A career criminal who stabbed a man to death in Minneapolis will be free in under five years, according to court documents.
47-year-old Angelique Simons stabbed 40-year-old Joseph Pixley in the chest over a $60 drug dispute in January.
She was able to strike a plea deal in September whereby she will serve a 93-month sentence without facing trial. Under the terms of the plea deal, Simons has pleaded guilty to manslaughter but saw her charges for second-degree murder dismissed, Crime Watch Minneapolis first reported.
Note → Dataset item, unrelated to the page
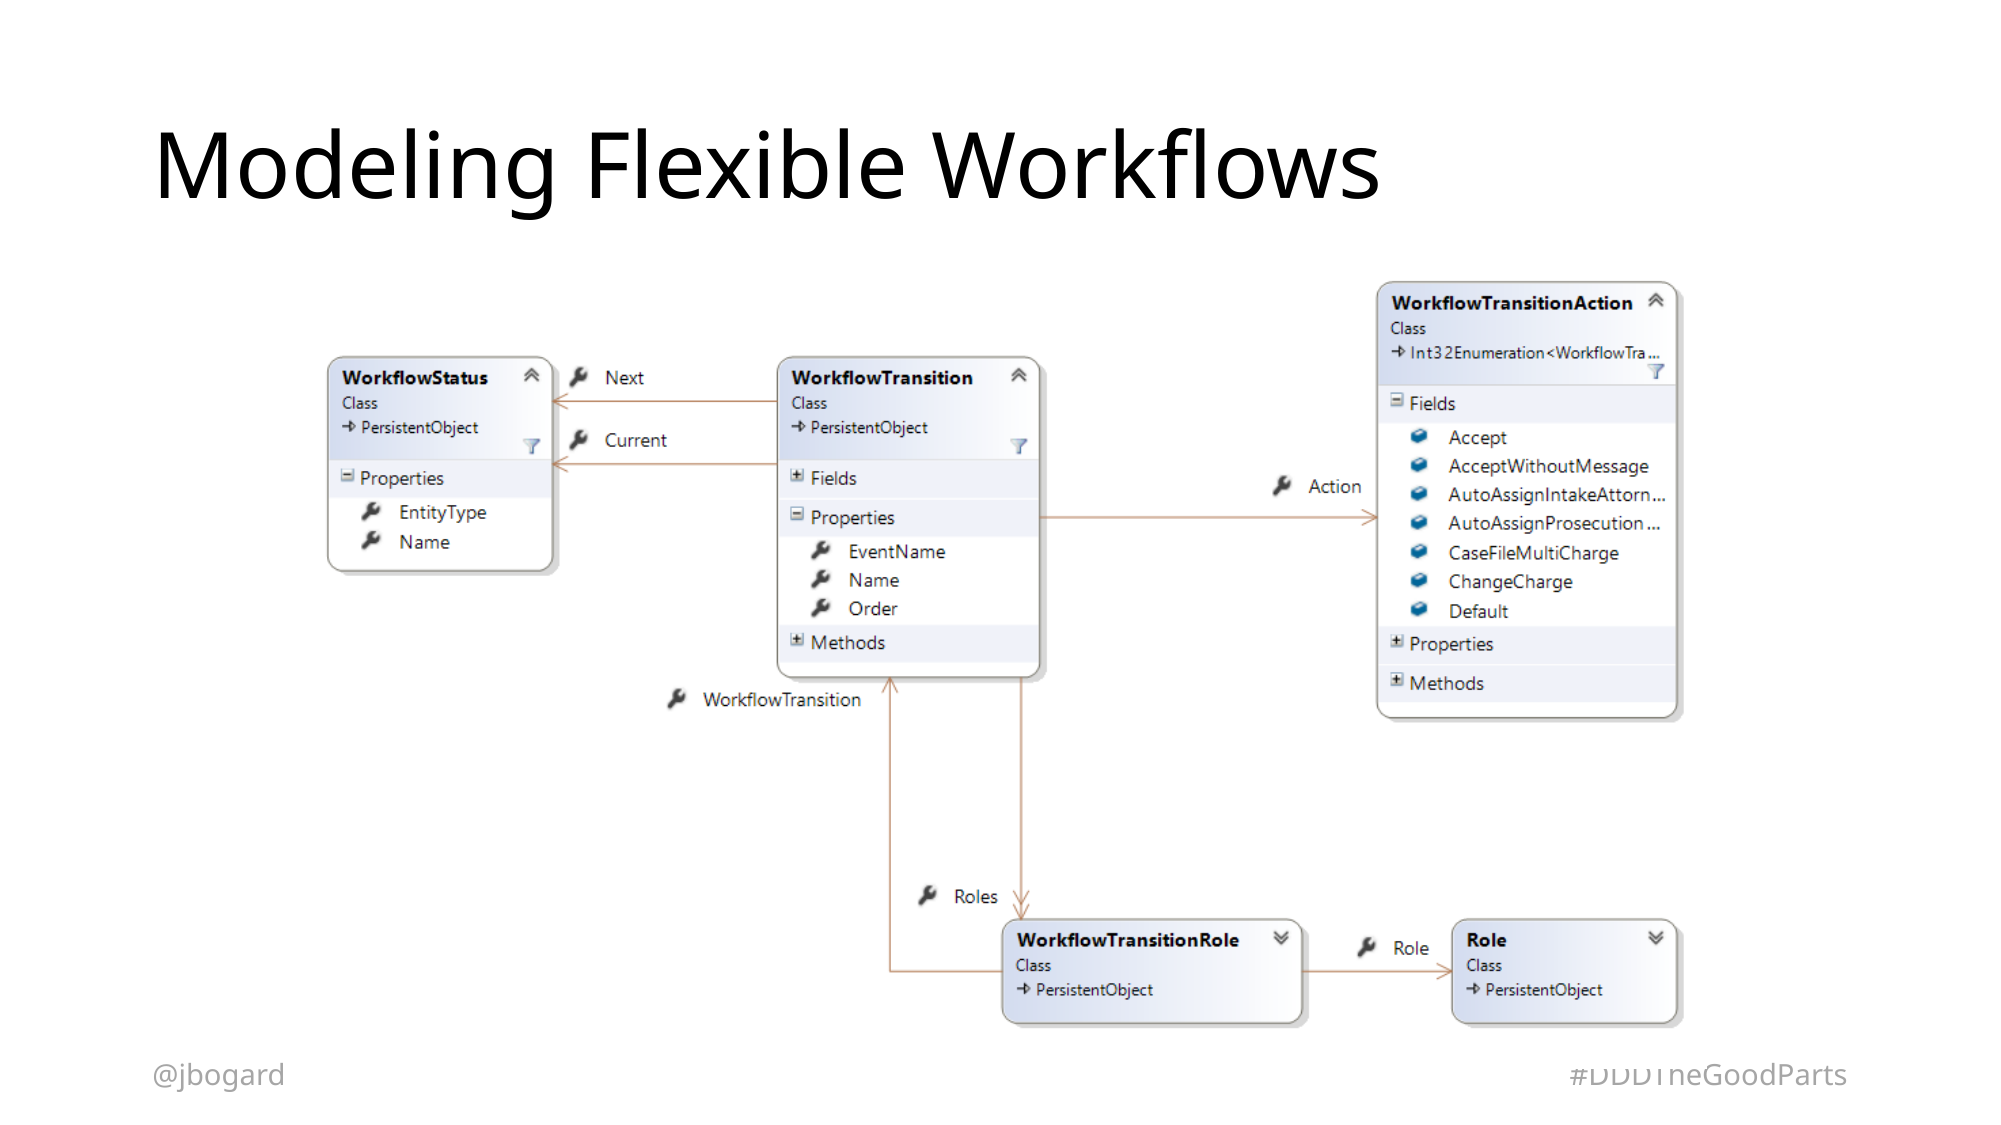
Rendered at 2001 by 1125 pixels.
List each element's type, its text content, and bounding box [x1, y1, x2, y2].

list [303, 250, 1707, 1069]
title Modeling Flexible Workflows [137, 59, 1863, 278]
Judge Kerry Meyer approved this agreement. She ruled that Simons will be “committed to the custody of the Commissioner of Corrections for 93 months,” but only two-thirds of the sentence, 62 months, must be served in prison while the remaining 31 months can be served “on supervised release/parole.” This is standard practice in Minnesota’s judicial system; criminals are only required to serve two-thirds of their sentence incarcerated.
She was also granted “credit for 253 days already served in custody.”
So, to do the math, Simons must do 62 months (five years) in prison but was credited for 253 days (about eight months) for time already served, meaning she’ll be out of prison in just over four years.
This is not her first encounter with the law. Rather, her criminal record shows 35 prior convictions, including several felonies ranging from theft to escaping from custody.
Records from her most recent charge prior to the stabbing suggest that she might have been in prison at the time of Pixley’s death were it not for a judge’s sentencing decision.
Simons was sentenced in June 2020 to 17 months in prison for fifth-degree possession, but her sentence was stayed by Anoka County Judge Jenny Walker Jasper, who released Simons on probation.
In January 2019, Simons’ prison sentence for escaping from custody was stayed by Anoka County Judge Dyanna Street.
At least two other judges have stayed Simons’ sentences for charges of theft and drug possession. Throughout her criminal career, she has been convicted on charges of DWI, disorderly conduct, assault and more.